Wem Beethovens „Für Elise“ ebenso totgenudelt erscheint wie mir, der sollte sich unbedingt einmal anhören, wie HEAVATAR dem Grundmotiv in „Elysium At Dawn“ neue Facetten abgewinnen. Und auch das auf der „Symphonie Nummer 7 in A-Dur“ basierende „The Look Above“ zählt als epischer Longtrack zu den absoluten Highlights auf „All My Kingdoms“. Da kann man es Stefan Schmidt und seinen Mitstreitern auch gerne verzeihen, dass die Texte reichlich klischeebeladen sind und stellenweise arg konstruiert wirken.
Aus der Reihe tanzt lediglich der Abschlusstrack „To The Metal“, der qualitativ nicht ganz mit den anderen Songs mithalten kann. Die Hymne basiert auf keinem Klassik-Stück, sondern lehnt sich an typische Stil-Elemente von BLIND GUARDIAN, METALLICA und MANOWAR an, so dass sie eine schöne Hommage an diese drei Schwermetall-Größen darstellt. Dabei wirkt sie aber leider etwas überzeichnet und hätte sich auf dem letzten TENACIOUS-D-Album gut gemacht, dessen Qualität darunter keineswegs gelitten hätte.

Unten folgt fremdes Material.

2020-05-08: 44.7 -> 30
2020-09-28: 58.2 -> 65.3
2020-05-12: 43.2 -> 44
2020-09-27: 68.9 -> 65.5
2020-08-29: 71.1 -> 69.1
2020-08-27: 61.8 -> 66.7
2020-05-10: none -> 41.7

Betrachtet man diesen einen Ausreißer als einer Art Bonus-Track oder Rausschmeißer, ist HEAVATAR mit „All My Kingdoms“ ein Einstieg nach Maß gelungen, der zwar kein wirklich innovatives Konzept zu bieten hat, dieses aber so angenehm frisch umsetzt, dass er in der Power-Metal-Szene neue Akzente setzen kann. Abgerundet wird das Album von einem wunderschönen Cover-Gemälde des Fantasy-Künstlers Kerem Beyit, das den verträumten, aber dennoch angenehm kitschfreien Charakter der Kompositionen bestens unterstreicht.